■ EXCERPT TO READ
--------------------------------

Releases: PatentsView/PatentsView-DB
Releases · PatentsView/PatentsView-DB
Historic Parser
v0.1 Raw Parser
Release for data update 06/30/2020
Data Changes
- H patents are temporarily removed from the database awaiting reparsing. Currently, H patent numbers are incorrectly loaded with the corresponding check digits (from the raw data) loaded as part of the patent number. The data has been reparsed to remove erraneous mapping and will be added to the database for the next update
- Claims data has been reparsed to include newlines in the text and improved dependent field extraction has been implemented. Data from 1976 - 2000 (newlines, dependent field improvement) and 2005 - 2020 (newlines) has been posted on the bulk download page. Data from 2001 -2004 is being processed and will be posted as and when they become available
Pregrant Publications Data
- A beta version of USPTO's pre-grant publication data is now available at : www.patentsview.org/download/pregrantpublications.html. Users should note that this is pre-release product and may be missing data elements. We encourage users to report any issues that they find in the data.
API Changes
- The API has moved to the Amazon's Beanstalk platform and consequently the URL has changed. The new URL is https://api.patentsiew.org/. Previous URLs will redirect to the new URL, but POST requests will not work. The redirection is a temporary failsafe and users should update their URL to the updated URL.
Querytool Changes
- In an effort to reduce the delay in communication during a Querytool failure, we have implemeted an email alert system. We hope to utilize this system to be bit more quicker in resolving any errors that the Querytool may face.
Release for data update 03/31/2020
Bulk Download Changes
- Line Breaks retained in text data:
- Claims: all text from 2001 and later will have the line breaks in the text
- Brief Summary Text:
* Data from 2020 and later will have the line breaks retained in the text.

--------------------------------

■ INSTRUCTIONS
1. Based on the PatentsView release notes, please explain in one to three sentences why H patents were temporarily removed from the database.
2. Pick up the PatentsView release notes after their final line and carry them on.

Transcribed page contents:
--------------------------------

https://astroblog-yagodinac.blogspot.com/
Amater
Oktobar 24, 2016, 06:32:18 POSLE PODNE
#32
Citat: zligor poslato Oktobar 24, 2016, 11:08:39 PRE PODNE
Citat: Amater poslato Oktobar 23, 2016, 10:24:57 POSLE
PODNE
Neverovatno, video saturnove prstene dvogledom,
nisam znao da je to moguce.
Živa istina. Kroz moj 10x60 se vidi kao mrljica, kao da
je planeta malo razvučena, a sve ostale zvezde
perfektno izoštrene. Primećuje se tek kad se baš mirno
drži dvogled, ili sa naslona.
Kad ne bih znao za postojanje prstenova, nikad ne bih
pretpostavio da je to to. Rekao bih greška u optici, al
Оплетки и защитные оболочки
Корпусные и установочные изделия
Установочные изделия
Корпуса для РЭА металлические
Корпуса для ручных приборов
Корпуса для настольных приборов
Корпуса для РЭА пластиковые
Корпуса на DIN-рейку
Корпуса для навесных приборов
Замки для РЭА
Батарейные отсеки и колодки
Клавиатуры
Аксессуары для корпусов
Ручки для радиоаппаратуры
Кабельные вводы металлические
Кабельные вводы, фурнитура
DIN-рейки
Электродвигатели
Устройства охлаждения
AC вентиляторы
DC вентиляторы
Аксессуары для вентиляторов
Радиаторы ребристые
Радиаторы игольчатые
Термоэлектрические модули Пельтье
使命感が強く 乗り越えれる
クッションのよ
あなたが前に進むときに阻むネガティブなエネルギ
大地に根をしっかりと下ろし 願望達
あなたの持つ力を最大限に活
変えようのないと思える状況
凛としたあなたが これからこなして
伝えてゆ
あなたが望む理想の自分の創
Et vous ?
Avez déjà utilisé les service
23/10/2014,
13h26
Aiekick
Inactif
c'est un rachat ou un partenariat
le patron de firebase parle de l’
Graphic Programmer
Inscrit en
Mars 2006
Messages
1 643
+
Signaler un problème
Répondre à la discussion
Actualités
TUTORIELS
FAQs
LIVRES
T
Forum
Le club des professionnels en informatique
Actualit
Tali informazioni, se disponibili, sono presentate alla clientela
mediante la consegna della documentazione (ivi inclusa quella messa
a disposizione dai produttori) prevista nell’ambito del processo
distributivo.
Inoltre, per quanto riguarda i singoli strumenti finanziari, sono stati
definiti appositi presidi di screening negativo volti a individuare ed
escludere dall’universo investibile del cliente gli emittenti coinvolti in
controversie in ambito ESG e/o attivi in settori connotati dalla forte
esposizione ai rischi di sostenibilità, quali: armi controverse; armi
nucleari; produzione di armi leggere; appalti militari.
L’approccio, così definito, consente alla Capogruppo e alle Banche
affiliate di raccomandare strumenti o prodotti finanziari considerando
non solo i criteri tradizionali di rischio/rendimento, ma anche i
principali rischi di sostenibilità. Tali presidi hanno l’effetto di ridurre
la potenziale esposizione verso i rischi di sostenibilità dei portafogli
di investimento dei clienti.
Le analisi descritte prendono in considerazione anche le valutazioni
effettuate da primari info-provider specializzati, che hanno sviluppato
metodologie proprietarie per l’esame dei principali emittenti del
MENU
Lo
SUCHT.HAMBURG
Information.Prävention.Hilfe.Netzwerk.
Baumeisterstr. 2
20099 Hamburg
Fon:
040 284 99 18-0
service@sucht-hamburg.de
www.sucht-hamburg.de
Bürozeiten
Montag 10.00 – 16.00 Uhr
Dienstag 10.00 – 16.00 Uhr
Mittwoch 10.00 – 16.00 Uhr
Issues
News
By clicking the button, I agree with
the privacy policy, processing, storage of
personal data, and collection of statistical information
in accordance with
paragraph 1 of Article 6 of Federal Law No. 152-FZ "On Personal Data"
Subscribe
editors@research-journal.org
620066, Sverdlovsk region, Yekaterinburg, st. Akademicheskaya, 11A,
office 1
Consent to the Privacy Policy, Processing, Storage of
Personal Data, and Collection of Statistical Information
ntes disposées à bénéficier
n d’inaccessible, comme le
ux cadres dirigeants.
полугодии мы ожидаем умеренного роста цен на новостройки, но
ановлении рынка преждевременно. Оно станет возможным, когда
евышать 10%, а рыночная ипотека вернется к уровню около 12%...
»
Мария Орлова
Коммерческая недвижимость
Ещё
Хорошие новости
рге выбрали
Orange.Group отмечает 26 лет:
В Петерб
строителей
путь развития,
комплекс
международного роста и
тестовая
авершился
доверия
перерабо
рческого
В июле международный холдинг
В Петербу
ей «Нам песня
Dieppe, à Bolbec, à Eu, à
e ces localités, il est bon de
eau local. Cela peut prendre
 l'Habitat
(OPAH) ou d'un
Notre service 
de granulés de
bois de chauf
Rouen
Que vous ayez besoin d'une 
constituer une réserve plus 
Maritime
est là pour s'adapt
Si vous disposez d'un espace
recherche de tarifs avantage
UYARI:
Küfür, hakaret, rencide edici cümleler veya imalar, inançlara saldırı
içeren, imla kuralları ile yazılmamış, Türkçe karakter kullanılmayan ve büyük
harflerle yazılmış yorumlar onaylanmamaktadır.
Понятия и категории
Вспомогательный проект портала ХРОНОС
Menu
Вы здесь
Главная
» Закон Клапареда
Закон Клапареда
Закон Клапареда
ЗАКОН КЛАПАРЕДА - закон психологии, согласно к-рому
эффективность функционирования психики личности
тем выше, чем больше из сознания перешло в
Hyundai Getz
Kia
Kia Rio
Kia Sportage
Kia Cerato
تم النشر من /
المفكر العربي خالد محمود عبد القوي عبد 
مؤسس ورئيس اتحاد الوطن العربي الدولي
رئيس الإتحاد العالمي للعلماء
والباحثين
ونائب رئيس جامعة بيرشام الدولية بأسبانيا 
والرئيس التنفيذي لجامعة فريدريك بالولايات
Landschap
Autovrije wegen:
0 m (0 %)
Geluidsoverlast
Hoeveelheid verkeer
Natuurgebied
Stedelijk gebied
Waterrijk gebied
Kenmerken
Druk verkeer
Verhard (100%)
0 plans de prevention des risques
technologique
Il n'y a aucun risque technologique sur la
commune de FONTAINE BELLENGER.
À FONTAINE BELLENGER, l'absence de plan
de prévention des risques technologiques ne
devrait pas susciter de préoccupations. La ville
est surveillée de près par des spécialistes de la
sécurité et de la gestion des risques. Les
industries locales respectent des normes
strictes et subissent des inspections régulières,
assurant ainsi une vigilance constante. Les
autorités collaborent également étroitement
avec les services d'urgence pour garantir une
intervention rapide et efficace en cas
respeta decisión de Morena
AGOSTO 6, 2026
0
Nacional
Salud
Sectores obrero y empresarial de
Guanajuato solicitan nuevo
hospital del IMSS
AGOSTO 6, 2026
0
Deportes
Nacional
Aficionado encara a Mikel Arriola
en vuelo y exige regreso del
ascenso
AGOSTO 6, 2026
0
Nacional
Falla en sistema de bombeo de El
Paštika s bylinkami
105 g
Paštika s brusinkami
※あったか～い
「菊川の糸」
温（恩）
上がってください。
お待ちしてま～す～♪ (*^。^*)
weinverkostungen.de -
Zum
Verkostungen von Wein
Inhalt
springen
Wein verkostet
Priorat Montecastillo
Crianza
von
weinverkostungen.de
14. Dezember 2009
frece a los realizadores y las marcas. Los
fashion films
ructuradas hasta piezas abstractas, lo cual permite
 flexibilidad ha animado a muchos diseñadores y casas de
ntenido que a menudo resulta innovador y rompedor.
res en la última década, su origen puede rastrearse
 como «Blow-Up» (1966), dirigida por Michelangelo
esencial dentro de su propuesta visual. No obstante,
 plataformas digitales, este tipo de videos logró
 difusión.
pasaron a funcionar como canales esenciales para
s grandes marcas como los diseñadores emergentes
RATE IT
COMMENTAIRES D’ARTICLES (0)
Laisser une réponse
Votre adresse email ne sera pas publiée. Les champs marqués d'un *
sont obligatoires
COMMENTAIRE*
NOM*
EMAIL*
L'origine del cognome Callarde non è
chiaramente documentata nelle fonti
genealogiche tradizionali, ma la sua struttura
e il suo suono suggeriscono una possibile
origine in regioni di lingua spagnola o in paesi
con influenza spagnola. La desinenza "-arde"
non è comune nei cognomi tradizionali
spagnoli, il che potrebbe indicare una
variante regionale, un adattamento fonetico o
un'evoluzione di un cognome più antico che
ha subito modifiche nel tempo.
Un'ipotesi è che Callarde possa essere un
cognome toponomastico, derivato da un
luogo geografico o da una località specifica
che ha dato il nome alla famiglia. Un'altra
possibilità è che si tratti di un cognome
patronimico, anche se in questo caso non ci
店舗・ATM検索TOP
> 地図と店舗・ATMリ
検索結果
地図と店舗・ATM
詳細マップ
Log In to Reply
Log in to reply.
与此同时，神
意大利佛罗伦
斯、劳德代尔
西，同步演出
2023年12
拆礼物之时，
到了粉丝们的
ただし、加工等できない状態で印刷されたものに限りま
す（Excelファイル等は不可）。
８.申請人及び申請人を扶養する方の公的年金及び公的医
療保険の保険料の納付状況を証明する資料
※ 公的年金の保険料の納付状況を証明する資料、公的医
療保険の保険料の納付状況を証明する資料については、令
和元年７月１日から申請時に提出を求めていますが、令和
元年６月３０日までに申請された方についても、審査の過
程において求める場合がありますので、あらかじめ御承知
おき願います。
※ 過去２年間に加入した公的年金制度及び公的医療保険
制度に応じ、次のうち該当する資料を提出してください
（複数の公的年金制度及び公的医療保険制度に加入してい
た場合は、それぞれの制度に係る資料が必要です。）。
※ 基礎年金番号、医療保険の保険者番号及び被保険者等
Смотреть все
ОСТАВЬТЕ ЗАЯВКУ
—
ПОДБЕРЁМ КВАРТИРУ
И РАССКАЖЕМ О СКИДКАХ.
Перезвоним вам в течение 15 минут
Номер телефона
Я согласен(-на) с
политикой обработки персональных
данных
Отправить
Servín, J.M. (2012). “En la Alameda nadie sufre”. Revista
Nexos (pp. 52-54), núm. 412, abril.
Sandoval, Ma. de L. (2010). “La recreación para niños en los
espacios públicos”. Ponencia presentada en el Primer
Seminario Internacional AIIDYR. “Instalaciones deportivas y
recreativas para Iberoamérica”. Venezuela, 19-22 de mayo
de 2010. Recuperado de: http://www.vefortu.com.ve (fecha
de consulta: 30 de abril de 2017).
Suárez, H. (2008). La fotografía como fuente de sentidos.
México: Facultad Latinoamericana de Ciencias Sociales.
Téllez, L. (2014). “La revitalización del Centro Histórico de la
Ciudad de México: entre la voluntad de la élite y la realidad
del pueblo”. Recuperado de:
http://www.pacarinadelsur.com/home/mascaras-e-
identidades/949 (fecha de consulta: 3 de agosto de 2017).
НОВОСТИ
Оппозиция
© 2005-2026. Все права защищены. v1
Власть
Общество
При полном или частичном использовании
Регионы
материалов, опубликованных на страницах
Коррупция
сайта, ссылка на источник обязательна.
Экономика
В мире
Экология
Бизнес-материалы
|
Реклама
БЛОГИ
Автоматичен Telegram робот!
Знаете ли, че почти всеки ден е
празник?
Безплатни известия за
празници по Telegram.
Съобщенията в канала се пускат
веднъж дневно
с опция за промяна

--------------------------------

■ RESULTS
1. H patent numbers had been loaded incorrectly, with the check digits from the raw data included as part of the patent number. The data has been reparsed to remove that erroneous mapping, and the patents will be added back in the next update.

2.
* Line breaks for older data will get included when the first opportunity to reparse older data arises. - Detailed Description Text:
* Data from 2020 and later will have the line breaks retained in the text.
* Line breaks for older data will get included when the first opportunity to reparse older data arises. - Draw Description Text: Line breaks are not included at this time.
- Location ID added to patent_assignee and patent_inventor
- Previously to identify the location of a patent by the way of the assignee, patent_assignee needed to be joined with location_assignee and then with the location table. A similar join was needed for the patent inventor. To reduce the complexity, patent_assignee and patent_inventor tables will carry an additional field: location_id. This field will map to the id field from the location table. This makes the data in location_assignee and location_inventor redundant. Future releases will not carry these two tables.
- Read In Scripts:
- Example Python & R scripts that demonstrate reading each bulk download file will be available here: Read In Scripts This is a work in progress and will be updated over time.
- Planned changes after 2020.03.22v1 release (Documentation and details will be added with the release)
- Claims:
- Remove duplicates in some of the claims yearly files where the first set of records (about 300K) are duplicated.
- Remove NULL text data in some of the claims files.
- Recode NUM field and add documentation.
- Recode Exemplary field (replacing TRUE/FALSE with 0/1)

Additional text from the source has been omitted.